The electric company is tearing out my concrete driveway right now, part of their effort to give me new electrical service ( I've been on a temp bridge for over a year).
As it's being removed, I see a 2" pvc pipe coming from the neighbors place and ending under my driveway.
The neighbor used to have a drainage problem, no more and I guess I see why, they are draining under my driveway.
This is probably why my basement has been leaking all of a sudden.
I've got to wonder if it was the contractor who did this on his own, or if he had the neighbors go ahead.
Fortunately for me and him, he is away for 2 weeks.


----------



## apbtmom76 (Nov 4, 2008)

lol at least ya getting the problem fixed and hopefully the neighbor will get his taken care of as well.


----------



## Joewilly (Mar 6, 2011)

apbtmom76 said:


> lol at least ya getting the problem fixed and hopefully the neighbor will get his taken care of as well.


This is true.


----------



## CaLi 2 B.C. (Dec 4, 2010)

Thats no good.If you have any damages caused by this id be taking somebody to court.


----------



## ames (Jun 6, 2010)

Ugh that sucks! So glad u found it when he was gone but I would make sure to tell him so he doesn't do it again.


----------



## angelbaby (Feb 4, 2010)

lol redirect it towards his driveway before the cement is poured lol. wat a creep.


----------



## Joewilly (Mar 6, 2011)

The guys doing my driveway took care of it before I said anything to them.


----------



## cEElint (Oct 6, 2009)

i would cap it off at the property line.. if his drain backs up and overflows .. oh well


----------



## redog (Oct 14, 2005)

you would love my neighbor! they tore down their house and built a new one. then they tied into my well for water instead of drilling their own. saved em 10 grand till the pipe broke and flooded their world. law suits and health dept cost them 40 grand lol. they thought they were being sneaky


----------



## ames (Jun 6, 2010)

redog said:


> you would love my neighbor! they tore down their house and built a new one. then they tied into my well for water instead of drilling their own. saved em 10 grand till the pipe broke and flooded their world. law suits and health dept cost them 40 grand lol. they thought they were being sneaky


THAT IS HORRIBLE I can't believe the nerve of some people I mean come on! So glad thy got theirs....


----------



## Lex's Guardian (Aug 8, 2009)

Joewilly said:


> The guys doing my driveway took care of it before I said anything to them.

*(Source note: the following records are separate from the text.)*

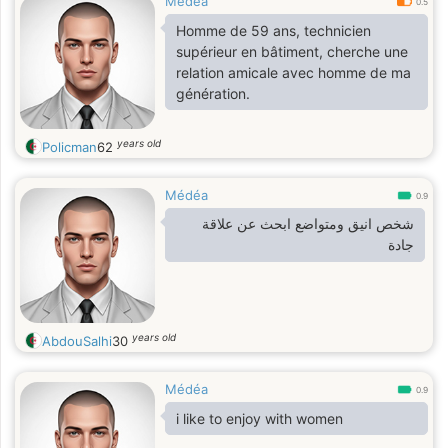
Médéa
0.5
Homme de 59 ans, technicien
supérieur en bâtiment, cherche une
relation amicale avec homme de ma
génération.
years old
Policman
62
Médéa
0.9
شخص انيق ومتواضع ابحث عن علاقة
جادة
years old
AbdouSalhi
30
Médéa
0.9
i like to enjoy with women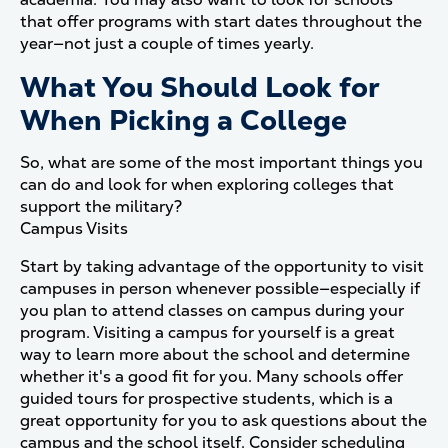
that offer programs with start dates throughout the
year—not just a couple of times yearly.
What You Should Look for
When Picking a College
So, what are some of the most important things you
can do and look for when exploring colleges that
support the military?
Campus Visits
Start by taking advantage of the opportunity to visit
campuses in person whenever possible—especially if
you plan to attend classes on campus during your
program. Visiting a campus for yourself is a great
way to learn more about the school and determine
whether it's a good fit for you. Many schools offer
guided tours for prospective students, which is a
great opportunity for you to ask questions about the
campus and the school itself. Consider scheduling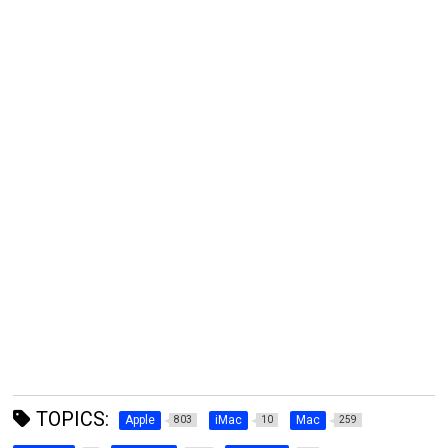
TOPICS:
Apple
iMac
Mac
803
10
259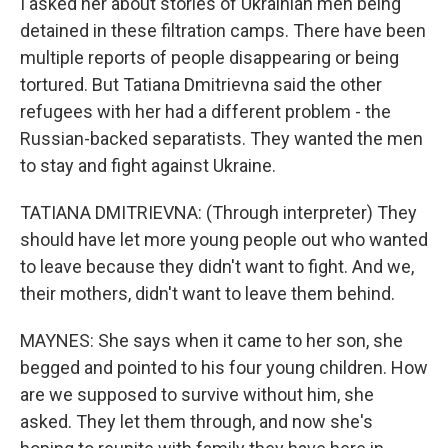
I asked her about stories of Ukrainian men being
detained in these filtration camps. There have been
multiple reports of people disappearing or being
tortured. But Tatiana Dmitrievna said the other
refugees with her had a different problem - the
Russian-backed separatists. They wanted the men
to stay and fight against Ukraine.
TATIANA DMITRIEVNA: (Through interpreter) They
should have let more young people out who wanted
to leave because they didn't want to fight. And we,
their mothers, didn't want to leave them behind.
MAYNES: She says when it came to her son, she
begged and pointed to his four young children. How
are we supposed to survive without him, she
asked. They let them through, and now she's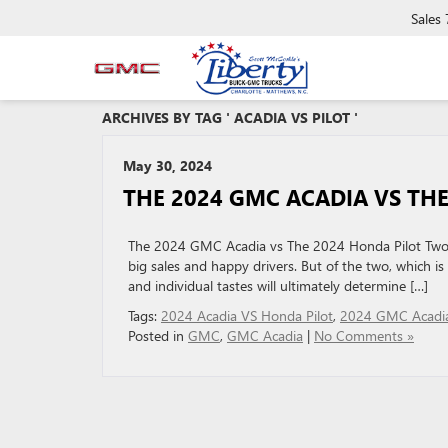
Sales
ARCHIVES BY TAG ' ACADIA VS PILOT '
May 30, 2024
THE 2024 GMC ACADIA VS TH
The 2024 GMC Acadia vs The 2024 Honda Pilot Two 
big sales and happy drivers. But of the two, which is 
and individual tastes will ultimately determine […]
Tags:
2024 Acadia VS Honda Pilot
,
2024 GMC Acadi
Posted in
GMC
,
GMC Acadia
|
No Comments »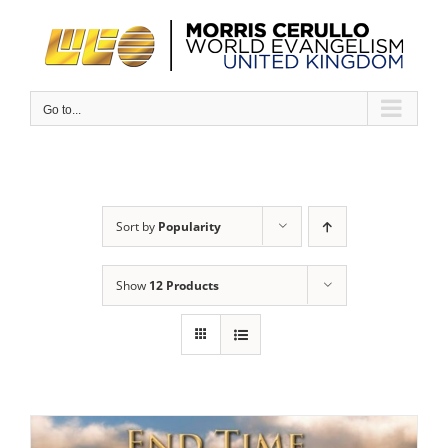
Skip
to
content
Go to...
Sort by
Popularity
Show
12 Products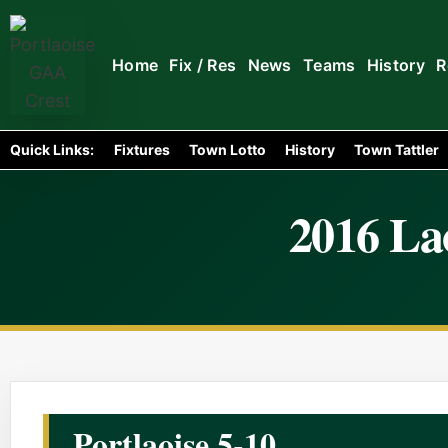
Home
Fix / Res
News
Teams
History
R
Quick Links:
Fixtures
Town Lotto
History
Town Tattler
2016 Lao
Portlaoise 5-10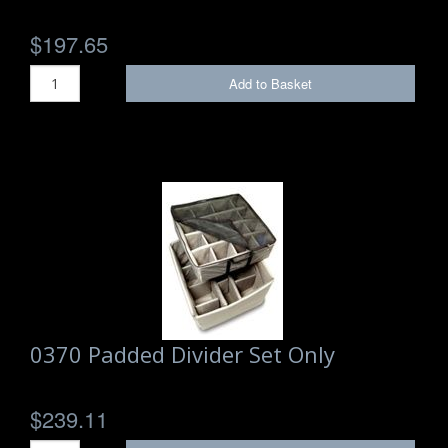
$197.65
Add to Basket
0370 Padded Divider Set Only
$239.11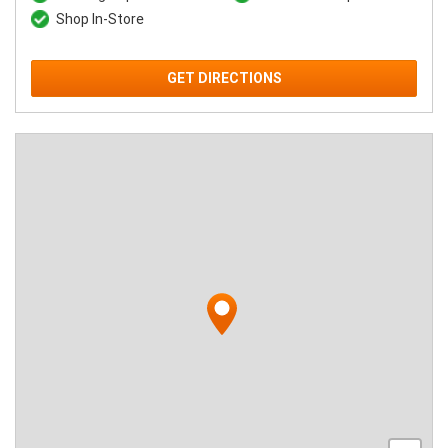
Shop In-Store
GET DIRECTIONS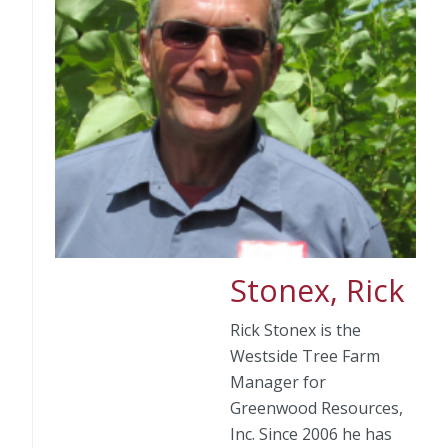
Stonex, Rick
Rick Stonex is the
Westside Tree Farm
Manager for
Greenwood Resources,
Inc. Since 2006 he has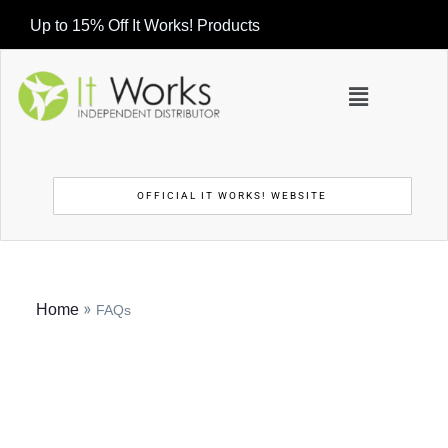
Up to 15% Off It Works! Products
OFFICIAL IT WORKS! WEBSITE
»
Home
FAQs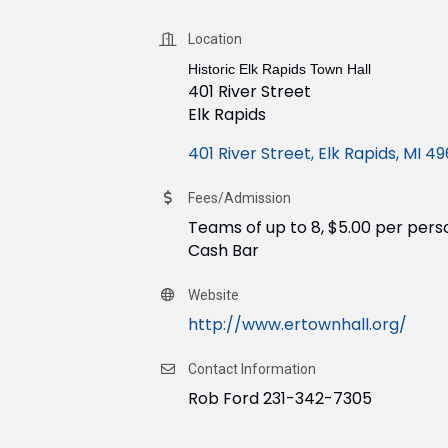
Location
Historic Elk Rapids Town Hall
401 River Street
Elk Rapids
401 River Street
Elk Rapids
MI
49
Fees/Admission
Teams of up to 8, $5.00 per pers
​Cash Bar
Website
http://www.ertownhall.org/
Contact Information
Rob Ford 231-342-7305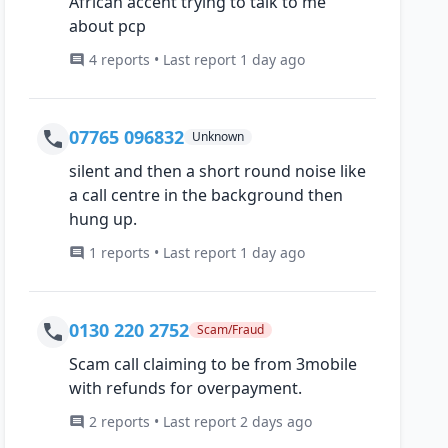
African accent trying to talk to me
about pcp
4 reports • Last report 1 day ago
07765 096832
Unknown
silent and then a short round noise like
a call centre in the background then
hung up.
1 reports • Last report 1 day ago
0130 220 2752
Scam/Fraud
Scam call claiming to be from 3mobile
with refunds for overpayment.
2 reports • Last report 2 days ago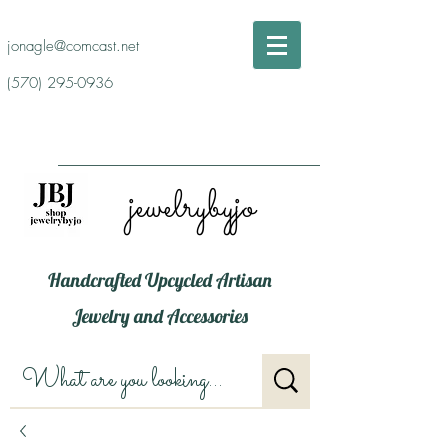
jonagle@comcast.net
(570) 295-0936
jewelrybyjo
Handcrafted Upcycled Artisan
Jewelry and Accessories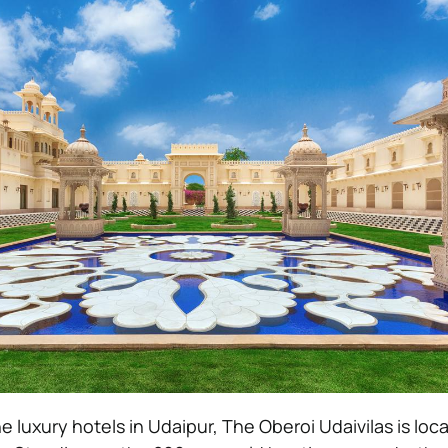
 luxury hotels in Udaipur, The Oberoi Udaivilas is loc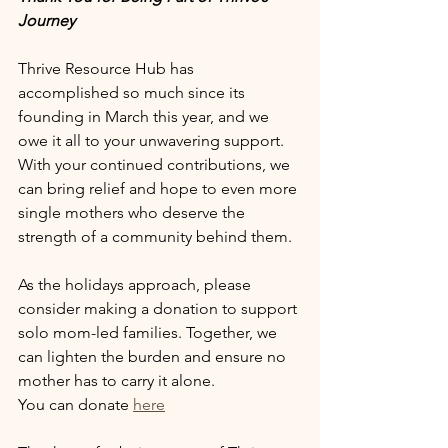
Journey
Thrive Resource Hub has 
accomplished so much since its 
founding in March this year, and we 
owe it all to your unwavering support. 
With your continued contributions, we 
can bring relief and hope to even more 
single mothers who deserve the 
strength of a community behind them.
As the holidays approach, please 
consider making a donation to support 
solo mom-led families. Together, we 
can lighten the burden and ensure no 
mother has to carry it alone.
You can donate 
here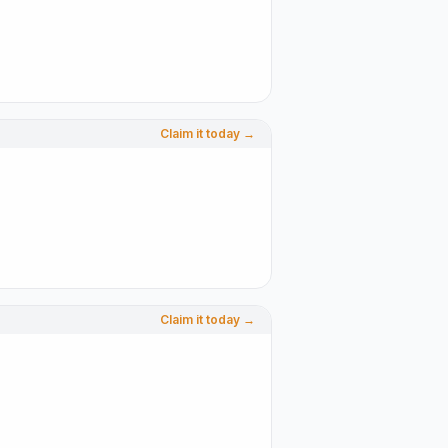
Claim it today →
Claim it today →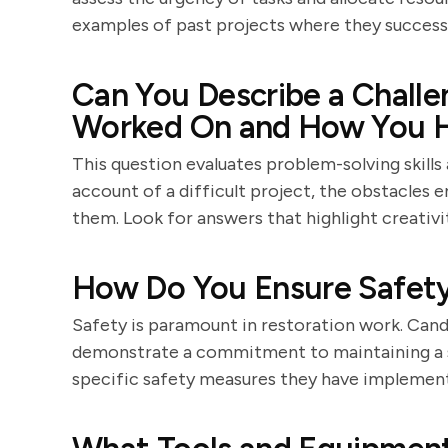
examples of past projects where they successf
Can You Describe a Challe
Worked On and How You H
This question evaluates problem-solving skills 
account of a difficult project, the obstacles
them. Look for answers that highlight creativit
How Do You Ensure Safety 
Safety is paramount in restoration work. Cand
demonstrate a commitment to maintaining a s
specific safety measures they have implement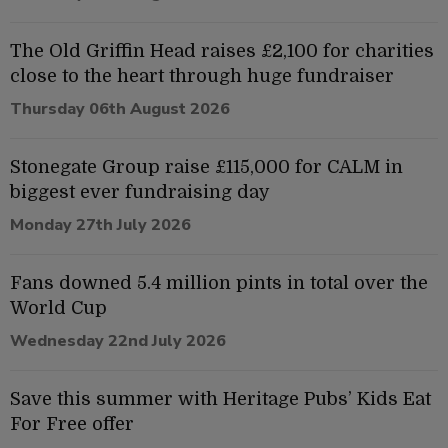
The Old Griffin Head raises £2,100 for charities
close to the heart through huge fundraiser
Thursday 06th August 2026
Stonegate Group raise £115,000 for CALM in
biggest ever fundraising day
Monday 27th July 2026
Fans downed 5.4 million pints in total over the
World Cup
Wednesday 22nd July 2026
Save this summer with Heritage Pubs’ Kids Eat
For Free offer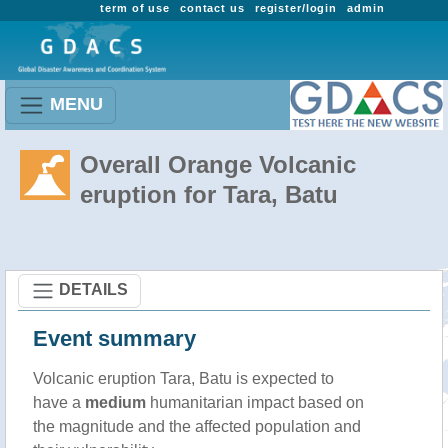
term of use
contact us
register/login
admin
MENU
Overall Orange Volcanic
eruption for Tara, Batu
DETAILS
Event summary
Volcanic eruption Tara, Batu is expected to
have a
medium
humanitarian impact based on
the magnitude and the affected population and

Talk about a massive tool...At least you got the stuff squared away.



redog said:


> you would love my neighbor! they tore down their house and built a new one. then they tied into my well for water instead of drilling their own. saved em 10 grand till the pipe broke and flooded their world. law suits and health dept cost them 40 grand lol. they thought they were being sneaky


Your neighbors sound like real (insert word I cannot say)... Talk about a patience tester:hammer::roll:

Seriously how do you put up with the stress they cause???


----------



## Joewilly (Mar 6, 2011)

redog said:


> you would love my neighbor! they tore down their house and built a new one. then they tied into my well for water instead of drilling their own. saved em 10 grand till the pipe broke and flooded their world. law suits and health dept cost them 40 grand lol. they thought they were being sneaky


Well, that was sure an expensive lesson.

Did you ever see the movie ' Throw Momma from the train ' ?

(this is a joke, oh course, just in case anyone reading is too literal)


----------



## apbtmom76 (Nov 4, 2008)

LMAOOOO Joewilly, at above statement  And Dave that is just funny is what they get for doing that. I swear ppl are just to much sometimes.


----------